Erstaunlich häufig wurde über eine postoperative Hypokalzämie (Deutschland 43,5 %, Frankreich 36,7 %), über ein Problem mit der Stimme (42,7 bzw. 28,7 %) oder über eingeschränkte lokale Beweglichkeit (42,7 bzw. 28,7 %) berichtet. Auch ein Jahr nach der Operation waren Komplikationen in Deutschland signifikant häufiger als in Frankreich: Hypokalzämie (19,4 vs. 11,3 %; p = 0,003), Bewegungseinschränkung (18,4 vs. 9,0 %; p < 0,001), ein Taubheitsgefühl (12,2 vs. 4,5 %; p < 0,001) sowie eine Stimmbandlähmung (8,4 vs. 3,5 %; p = 0,010). In Deutschland wurde häufiger als in Frankreich eine Radiojodtherapie vor­genommen: Aus therapeutischer Indikation erhielten 7,6 % der Patienten mit einem differenzierten Karzinom in Deutschland keine Radiojodtherapie, verglichen mit 19,8 % in Frankreich. Auch in der Nachsorge unterschieden sich beide Länder: In Deutschland lag dies vornehmlich in den Händen eines Nuklearmediziners (53,6 %), in Frankreich eines Endokrinologen (63,3 %).

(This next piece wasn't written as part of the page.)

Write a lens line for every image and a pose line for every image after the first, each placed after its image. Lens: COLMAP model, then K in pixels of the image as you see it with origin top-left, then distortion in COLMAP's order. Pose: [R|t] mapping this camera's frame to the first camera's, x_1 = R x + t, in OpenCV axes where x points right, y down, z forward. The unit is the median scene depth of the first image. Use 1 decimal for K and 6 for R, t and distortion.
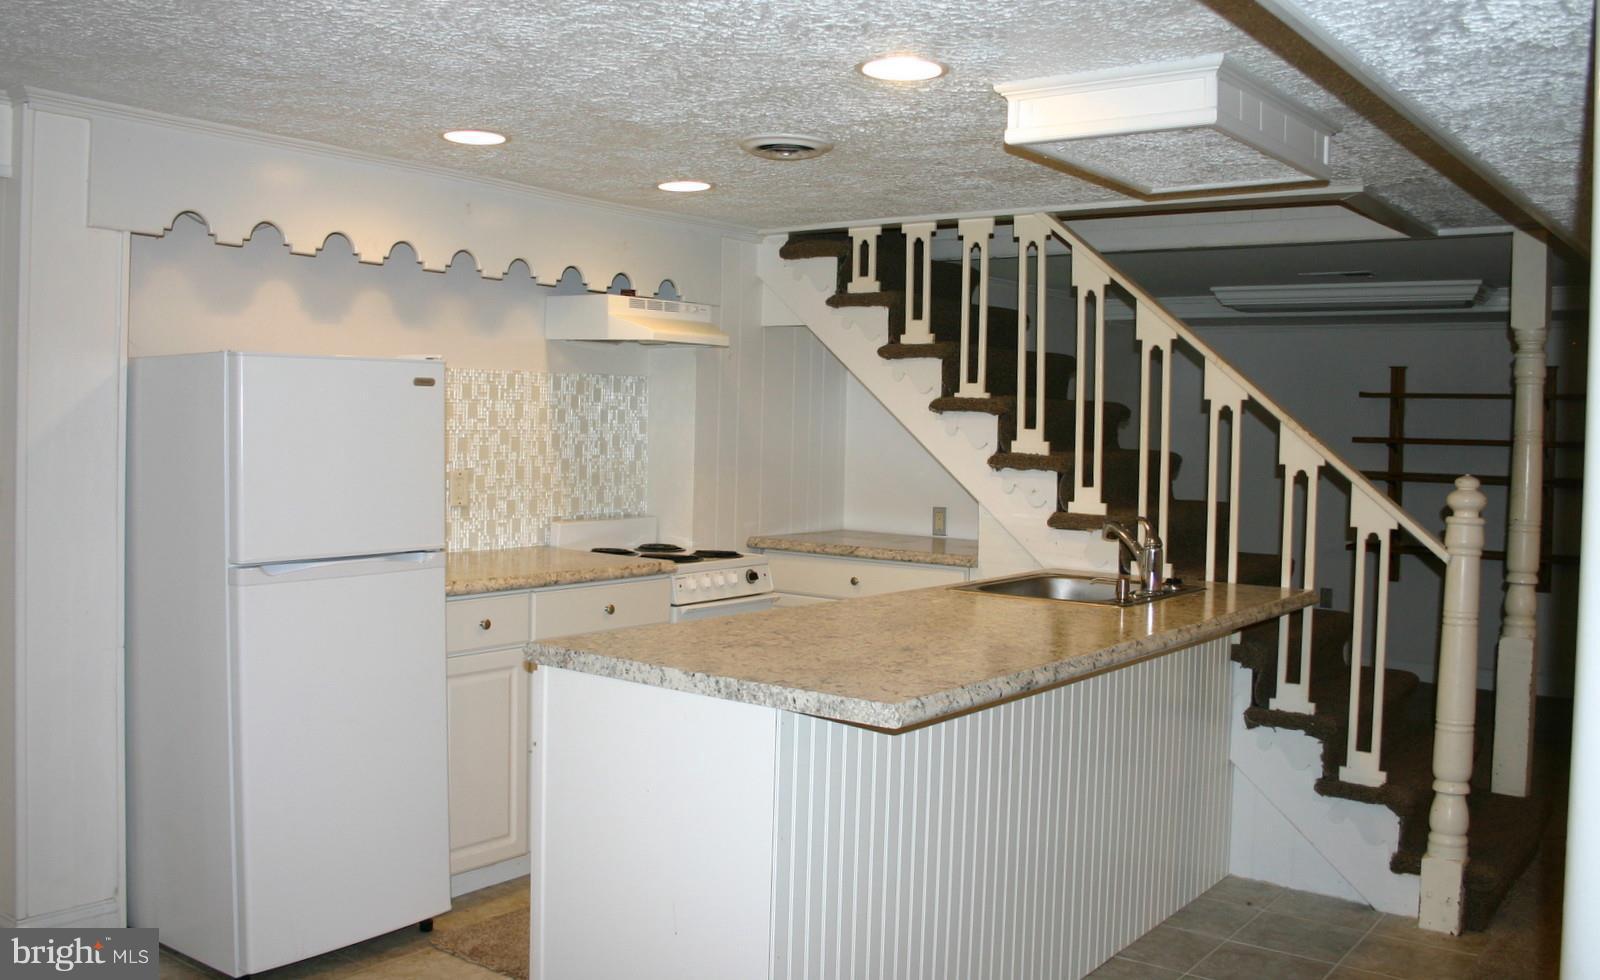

Dies geschah in Frankreich signifikant häufiger in einer ambulanten Praxis als in einer Klinik: 52,.4 vs. 40,9 % (p = 0,001).

Am häufigsten wurden in beiden Ländern folgende Belastungen genannt: Erhalt der Krebsdiagnose, Angst/Unsicherheit vor der Zukunft, ein negativer Effekt auf die Lebensführung sowie ein Fehlen psychologischer oder emotionaler Unterstützung. Gerade der letztgenannte Punkt wurde als zentraler Punkt einer Verbesserung genannt, aber auch Information über Selbsthilfegruppen sowie weitere Wünsche nach Informationen.

Die Informationen geben wichtige Hinweise aus Sicht der Betroffenen, die gerade für Behandler essenzielle Punkte ansprechen. Zudem zeigt die Befragung – trotz einschlägiger Leitlinien – unterschiedliche Erfahrungen in beiden Ländern.